Task to carry out » Skip any image you find and restate the rest of the data word for word.

Exercise materials »
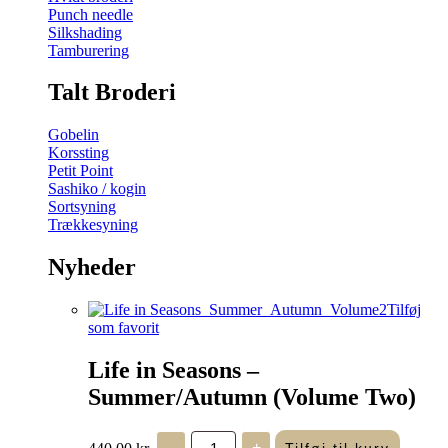
Punch needle
Silkshading
Tamburering
Talt Broderi
Gobelin
Korssting
Petit Point
Sashiko / kogin
Sortsyning
Trækkesyning
Nyheder
Tilføj
som favorit
Life in Seasons –
Summer/Autumn (Volume Two)
Life
440,00
kr.
-
+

Exercise result »
Punch needle
Silkshading
Tamburering
Talt Broderi
Gobelin
Korssting
Petit Point
Sashiko / kogin
Sortsyning
Trækkesyning
Nyheder
Tilføj
som favorit
Life in Seasons –
Summer/Autumn (Volume Two)
Life
440,00
kr.
-
+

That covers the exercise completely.